■ Exercise passage
______________________________

Performance analysis

preCICE comes with an internal performance analysis framework

Introduction

preCICE uses an internal profiling framework to measure code sections inside and between API calls of the library. Existing external frameworks cannot cope with the complexity of the multi-executable setup of preCICE. To understand the performance of a coupled run, it is necessary to look at the interplay of all coupled participants.

These named code sections are called events and each event generates records during runtime. Each rank of each participant gathers local records and writes them to a JSON file. To store these JSON files, preCICE creates a directory called precice-profiling in the current working directory of each participant. All these files of all participants then need to be post-processed and merged to a single file using the merge command of the precice-profiling python script. You can then use other commands of the precice-profiling script to analyze and export the profiling data. The script is installed in the binary directory and can also be found in the source repo in the folder tooling/profiling/.

______________________________

■ Source material

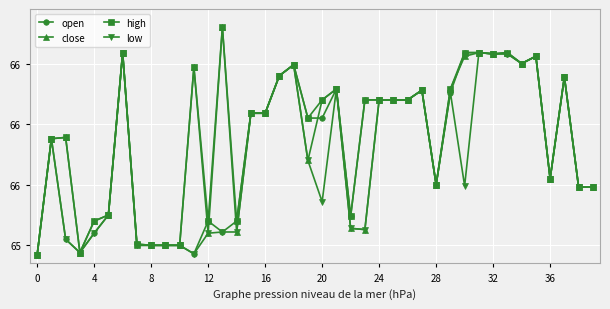

What are all the series names shown in the legend?

open, close, high, low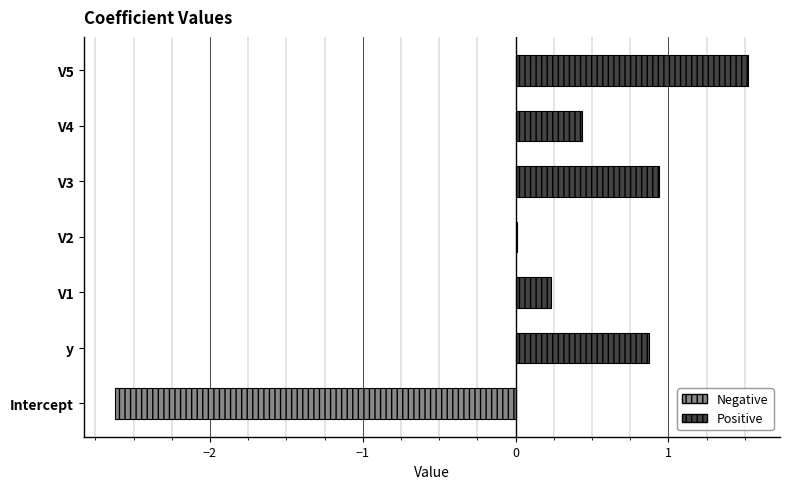

What is the sum of all values?

1.4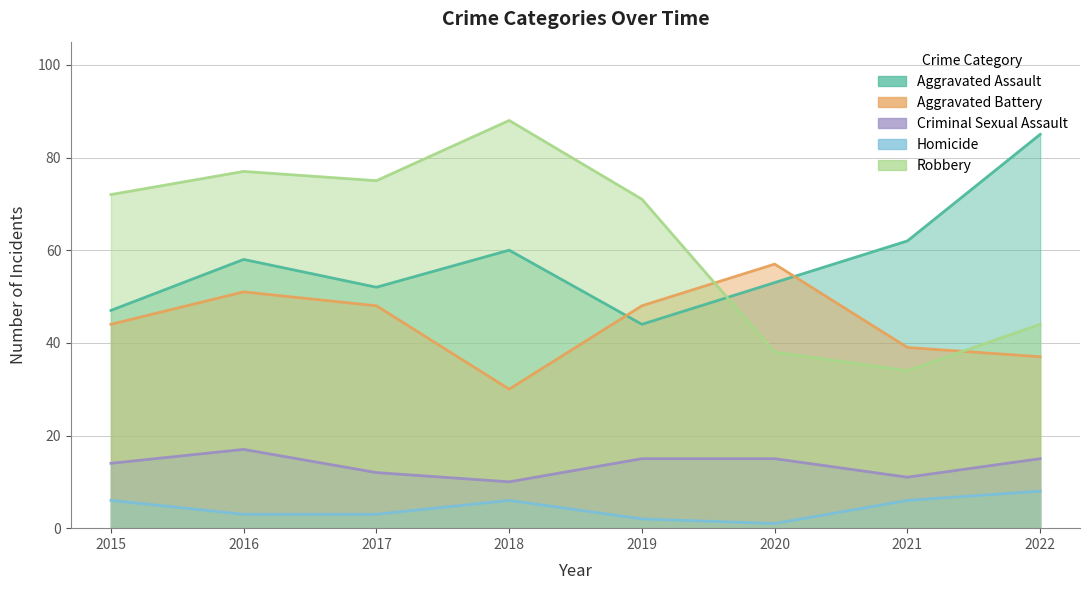

Between 2018 and 2019, which series saw the biggest shift?

Aggravated Battery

______________________________

■ Work to complete
Extract the entire performance analysis page shown above, reproducing every line word for word with no changes.

■ Task result
Performance analysis

preCICE comes with an internal performance analysis framework

Introduction

preCICE uses an internal profiling framework to measure code sections inside and between API calls of the library. Existing external frameworks cannot cope with the complexity of the multi-executable setup of preCICE. To understand the performance of a coupled run, it is necessary to look at the interplay of all coupled participants.

These named code sections are called events and each event generates records during runtime. Each rank of each participant gathers local records and writes them to a JSON file. To store these JSON files, preCICE creates a directory called precice-profiling in the current working directory of each participant. All these files of all participants then need to be post-processed and merged to a single file using the merge command of the precice-profiling python script. You can then use other commands of the precice-profiling script to analyze and export the profiling data. The script is installed in the binary directory and can also be found in the source repo in the folder tooling/profiling/.